▶ **EXTRACT TO READ**
______________________________

Previous week Up Next week


Here is the latest Caml Weekly News, for the week of March 23 to 30, 2010.

  1. ocamldebug: User-defined printers for abstract data types?
  2. no_scan_tag and int array
  3. testers wanted for experimental SSE2 back-end
  4. Backtracting exceptions in toplevel
  5. jsonpat
  6. Other Caml News

ocamldebug: User-defined printers for abstract data types?


Stefan Ratschan asked and Florent replied:
> The ocamldebug manual entry for load_printer says: "The loaded file does
> not have direct access to the modules of the program being debugged."
> So I have to put the whole printer definition into the loaded file. But
> then, how can one write a printer for abstract data types? External
> files do not have access to those.

The printing of Big_int is possible and AFAIK Big_int is an abstract data type.

The following code is part of in VSYML [1]:

(** custom debug printer for big_int values (why is it missing in vanilla ocaml?)
 @param value_big_int the value to be printed
 @return unit *)
let print_big_int (value_big_int:Big_int.big_int) =
 Format.printf "%s" (Big_int.string_of_big_int value_big_int);;

And it is loaded by the following commands in the debugger:
load_printer build/debug/DebugPrinter.cmo
install_printer DebugPrinter.print_big_int

[1] VSYML VHDL Symbolic Simulator in OCaml

no_scan_tag and int array


ygrek asked:
Consider this code:

open Printf

let measure f =
 let t = Unix.gettimeofday () in
 let () = f () in
 printf "%.4f sec" (Unix.gettimeofday () -. t)

let () =
 let gc () = for i = 1 to 10 do Gc.full_major () done in
 let a = Array.make 4_000_000 0 in
 measure gc;
 printf " normal %u (%u)\n%!" (Array.length a) (Gc.stat ()).Gc.live_words;

 Obj.set_tag (Obj.repr a) (Obj.no_scan_tag);
 measure gc;
 printf " no_scan_tag %u (%u)\n%!" (Array.length a) (Gc.stat ()).Gc.live_words;

 measure gc;
 printf " no array (%u)\n%!" (Gc.stat ()).Gc.live_words;

Output looks like :

0.2281 sec normal 4000000 (4000165)

______________________________

▶ **Dataset records**

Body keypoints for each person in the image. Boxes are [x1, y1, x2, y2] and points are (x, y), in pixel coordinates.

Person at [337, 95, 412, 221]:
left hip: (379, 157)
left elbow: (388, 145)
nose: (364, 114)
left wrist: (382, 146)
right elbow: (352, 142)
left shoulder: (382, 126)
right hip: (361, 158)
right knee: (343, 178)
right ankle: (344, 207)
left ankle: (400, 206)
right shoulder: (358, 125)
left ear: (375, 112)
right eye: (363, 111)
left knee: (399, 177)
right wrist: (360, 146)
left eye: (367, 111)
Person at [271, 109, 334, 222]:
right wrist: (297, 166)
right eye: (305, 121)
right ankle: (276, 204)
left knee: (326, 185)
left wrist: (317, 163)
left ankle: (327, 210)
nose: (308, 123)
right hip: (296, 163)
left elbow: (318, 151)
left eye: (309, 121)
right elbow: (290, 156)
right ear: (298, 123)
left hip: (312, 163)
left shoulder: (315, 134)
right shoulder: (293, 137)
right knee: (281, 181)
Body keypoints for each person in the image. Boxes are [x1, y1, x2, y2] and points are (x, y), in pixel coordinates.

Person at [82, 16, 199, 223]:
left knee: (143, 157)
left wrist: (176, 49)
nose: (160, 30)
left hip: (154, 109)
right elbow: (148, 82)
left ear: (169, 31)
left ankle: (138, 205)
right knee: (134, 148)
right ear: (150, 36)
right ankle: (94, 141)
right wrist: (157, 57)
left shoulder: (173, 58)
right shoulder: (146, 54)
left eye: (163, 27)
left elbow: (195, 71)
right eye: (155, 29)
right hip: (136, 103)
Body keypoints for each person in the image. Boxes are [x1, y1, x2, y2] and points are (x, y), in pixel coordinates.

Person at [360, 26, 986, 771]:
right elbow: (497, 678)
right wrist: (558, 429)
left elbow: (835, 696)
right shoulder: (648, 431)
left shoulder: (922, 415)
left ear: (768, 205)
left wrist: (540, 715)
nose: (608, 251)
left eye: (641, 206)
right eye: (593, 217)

______________________________

▶ **PROBLEM REQUIREMENTS**
Reproduce verbatim the portion of the Caml Weekly News page above, starting with "Stefan Ratschan asked" and going on through "in vanilla ocaml?)".

▶ **OUTPUT BELOW**
Stefan Ratschan asked and Florent replied:
> The ocamldebug manual entry for load_printer says: "The loaded file does
> not have direct access to the modules of the program being debugged."
> So I have to put the whole printer definition into the loaded file. But
> then, how can one write a printer for abstract data types? External
> files do not have access to those.

The printing of Big_int is possible and AFAIK Big_int is an abstract data type.

The following code is part of in VSYML [1]:

(** custom debug printer for big_int values (why is it missing in vanilla ocaml?)